Ainda segundo a análise de Quantum Bird, outro provável indício de que esta provocação ucraniana já foi debelada pela inteligência russa pode ser encontrado nas recentes declarações do Vice-presidente do Conselho de Segurança russo, Dmitry Medvedev:

Vou observar uma coisa que políticos de todos os tipos não gostam de admitir: um apocalipse nuclear não é apenas possível, mas também bastante provável.

Por quê?

Há pelo menos duas razões.

Primeira. O mundo está [hoje] em um confronto muito pior do que durante a crise do Caribe [dos mísseis de Cuba, em 1962] porque nossos oponentes decidiram derrotar a maior potência nuclear de todas – a Rússia. Eles são, sem dúvida, completos idiotas, mas é assim que as coisas são.

E a segunda razão é bastante prosaica – armas nucleares já foram usadas, e todo mundo sabe por quem e onde, o que significa que não existe tabu!
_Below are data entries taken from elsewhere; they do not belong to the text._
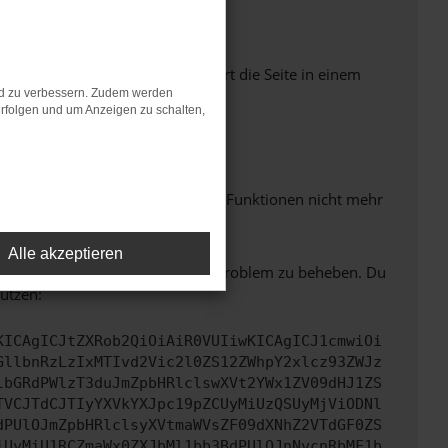
Seiten verhindern. Funktioniert die Seite in einem
nd zu verbessern. Zudem werden
rfolgen und um Anzeigen zu schalten,
m neuesten Stand sind.
 auch dazu führen, dass bestimmte Funktionen nicht mehr
Alle akzeptieren
bitte. Wir werden versuchen, das Problem zu beheben. Du
ützen:
KICAgICJtZXRob2QiOiAiR0VUIiwKICAgICJ1cmwiOi
GllbnRzLzIxMTIvd2Vic2l0ZS12ZWhpY2xlcz93ZWJz
lbGRdPWlzT3duJmZpbHRlclswXVt2YWx1ZV09dHJ1ZS
TVCJTdCJTIyYXVkYXJpc19pZCUyMiUzQSUyMjViODNl
dPUlOJmZpbHRlclsyXVtmaWVsZF09dXNhZ2VTdGF0ZS
iUyMiU1RCZmaWx0ZXJbMl1bb3BdPUlOJnNvcnRbMF1b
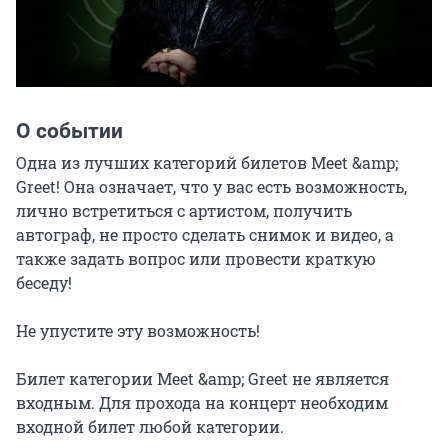
О событии
Одна из лучших категорий билетов Meet &amp; 
Greet! Она означает, что у вас есть возможность, 
лично встретиться с артистом, получить 
автограф, не просто сделать снимок и видео, а 
также задать вопрос или провести краткую 
беседу!

Не упустите эту возможность!

Билет категории Meet &amp; Greet не является 
входным. Для прохода на концерт необходим 
входной билет любой категории.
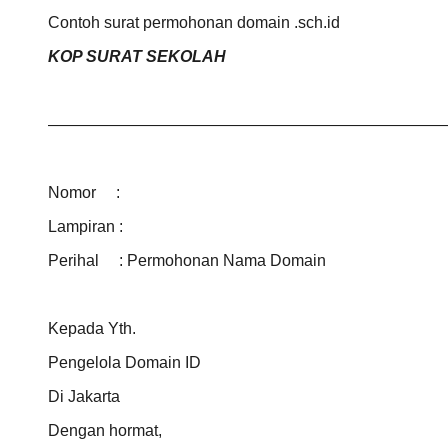
Contoh surat permohonan domain .sch.id
KOP SURAT SEKOLAH
—————————————————————————
Nomor
:
Lampiran :
Perihal : Permohonan Nama Domain
Kepada Yth.
Pengelola Domain ID
Di Jakarta
Dengan hormat,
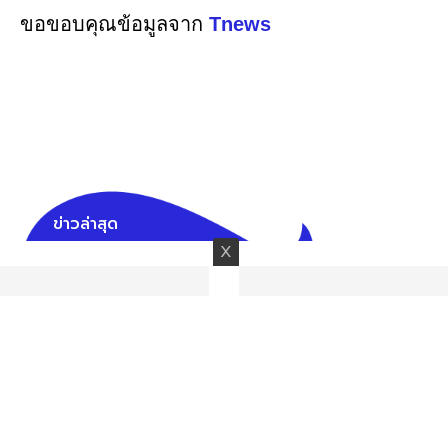
ขอขอบคุณข้อมูลจาก
Tnews
ข่าวล่าสุด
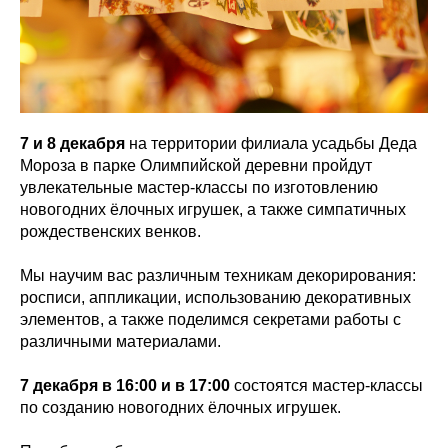
7 и 8 декабря
на территории филиала усадьбы Деда
Мороза в парке Олимпийской деревни пройдут
увлекательные мастер-классы по изготовлению
новогодних ёлочных игрушек, а также симпатичных
рождественских венков.
Мы научим вас различным техникам декорирования:
росписи, аппликации, использованию декоративных
элементов, а также поделимся секретами работы с
различными материалами.
7 декабря в 16:00 и в 17:00
состоятся мастер-классы
по созданию новогодних ёлочных игрушек.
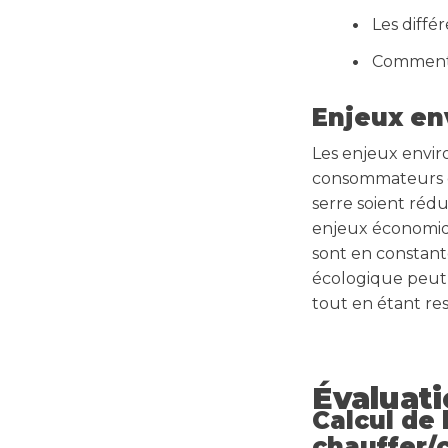
Les diffé
Comment c
Enjeux e
Les enjeux envi
consommateurs et 
serre soient rédu
enjeux économiqu
sont en constan
écologique peut
tout en étant r
Évaluat
Calcul de
chauffer/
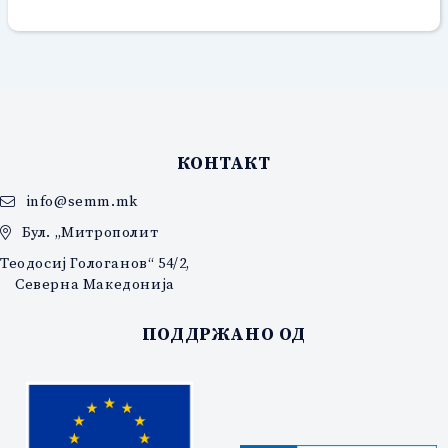
КОНТАКТ
info@semm.mk
Бул. „Митрополит
Теодосиј Гологанов“ 54/2,
Северна Македонија
ПОДДРЖАНО ОД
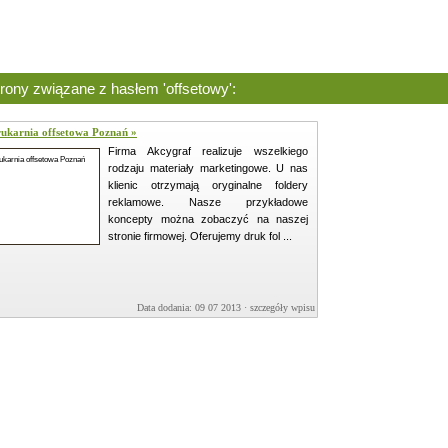
rony związane z hasłem 'offsetowy':
ukarnia offsetowa Poznań »
Firma Akcygraf realizuje wszelkiego
rodzaju materiały marketingowe. U nas
klienic otrzymają oryginalne foldery
reklamowe. Nasze przykładowe
koncepty można zobaczyć na naszej
stronie firmowej. Oferujemy druk fol ...
Data dodania: 09 07 2013 ·
szczegóły wpisu »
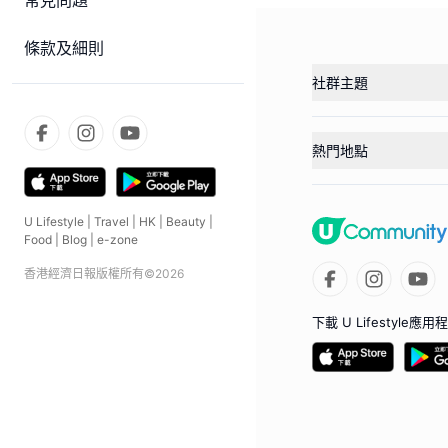
常見問題
條款及細則
社群主題
熱門地點
U Lifestyle
|
Travel
|
HK
|
Beauty
|
Food
|
Blog
|
e-zone
香港經濟日報版權所有©
2026
下載 U Lifestyle應用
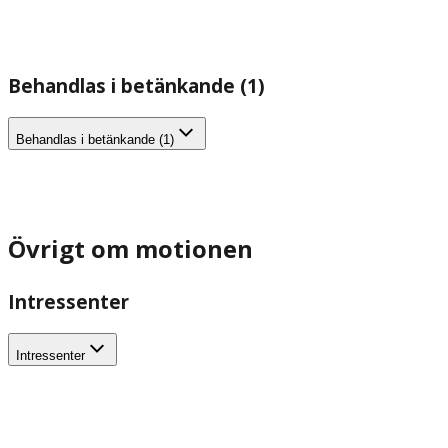
Behandlas i betänkande (1)
Behandlas i betänkande (1)
Övrigt om motionen
Intressenter
Intressenter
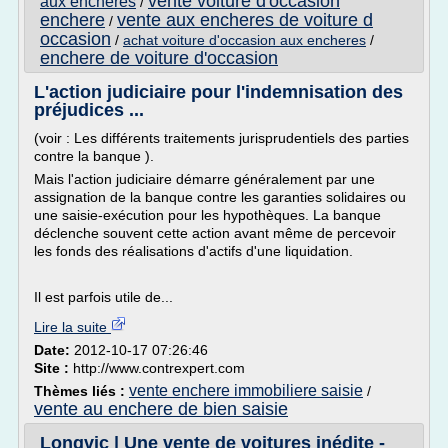
vente voiture d'occasion
aux encheres
/
enchere
vente aux encheres de voiture d
/
occasion
/
achat voiture d'occasion aux encheres
/
enchere de voiture d'occasion
L'action judiciaire pour l'indemnisation des
préjudices ...
(voir : Les différents traitements jurisprudentiels des parties
contre la banque ).
Mais l'action judiciaire démarre généralement par une
assignation de la banque contre les garanties solidaires ou
une saisie-exécution pour les hypothèques. La banque
déclenche souvent cette action avant même de percevoir
les fonds des réalisations d'actifs d'une liquidation.
Il est parfois utile de...
Lire la suite
Date:
2012-10-17 07:26:46
Site :
http://www.contrexpert.com
vente enchere immobiliere saisie
Thèmes liés :
/
vente au enchere de bien saisie
Longvic | Une vente de voitures inédite -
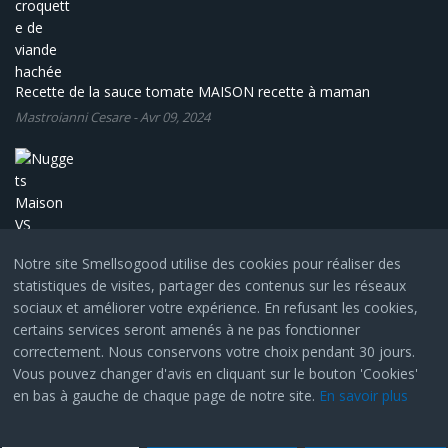
Recette de la sauce tomate MAISON recette à maman
Mastroianni Cesare
-
Avr 09, 2024
Notre site Smellsogood utilise des cookies pour réaliser des
statistiques de visites, partager des contenus sur les réseaux
Nuggets Maison VS l'industriel
sociaux et améliorer votre expérience. En refusant les cookies,
Mastroianni Cesare
-
Avr 02, 2024
certains services seront amenés à ne pas fonctionner
correctement. Nous conservons votre choix pendant 30 jours.
Vous pouvez changer d'avis en cliquant sur le bouton 'Cookies'
© Copyright 2024, All Rights Reserved by
SmartAddons.Com
en bas à gauche de chaque page de notre site.
En savoir plus
A propos
Mentions légales
Contactez-moi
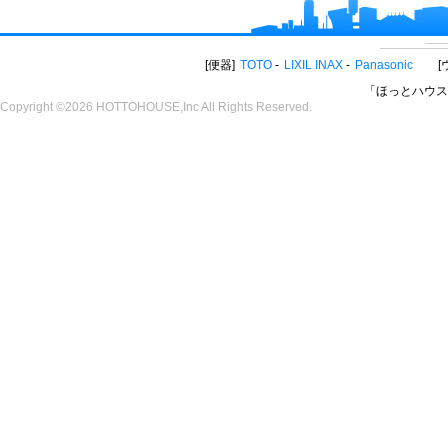
便器
TOTO
LIXIL INAX
Panasonic
「ほっとハウス
Copyright ©2026 HOTTOHOUSE,Inc All Rights Reserved.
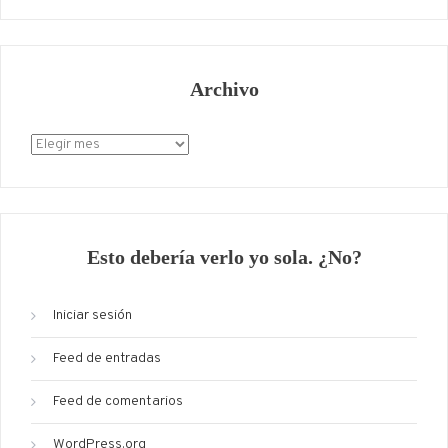
Archivo
Archivo
Esto debería verlo yo sola. ¿No?
Iniciar sesión
Feed de entradas
Feed de comentarios
WordPress.org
Medvedev aponta, portanto, para a ignorância e falta de lucidez das elites governantes atlanticistas, sobretudo a norte-americana, que já lançou duas bombas atômicas em solo japonês porque optou por valorizar infinitamente mais se mostrar ao mundo em sua superioridade belicista – do que em considerar os milhões de vidas ceifadas e as gerações japonesas futuras que herdaram as consequências diretas e indiretas de tal decisão. Para Quantum Bird, declarações dentro desse script e timing, vindas do alto escalão russo, não são fortuitas: seria como se os russos, após desmobilizada a bandeira falsa, agora deixassem na mídia um registro lastreado do fato.

Contudo, como Andrei Martyanov nos explica ad nauseam: bem longe lá se vai a supremacia norte-americana no campo das guerras, da economia e tecnologia, para citar apenas algumas áreas hoje em defasagem ou com problemas muito sérios. Em quase todos os seus vídeos, Martyanov, além de ter escrito três livros a respeito, com o quarto a caminho, reforça sobre a absoluta incompetência cognitiva que assola as elites, o governo e as forças armadas norte-americanas. Segundo o analista, elas não possuem a mínima noção do que seja uma guerra real no atual campo de batalha de uma guerra no século XXI, enfatizando que, para os russos, o atual conflito ainda não se trata de uma guerra, mas de uma operação militar, em escala consideravelmente inferior.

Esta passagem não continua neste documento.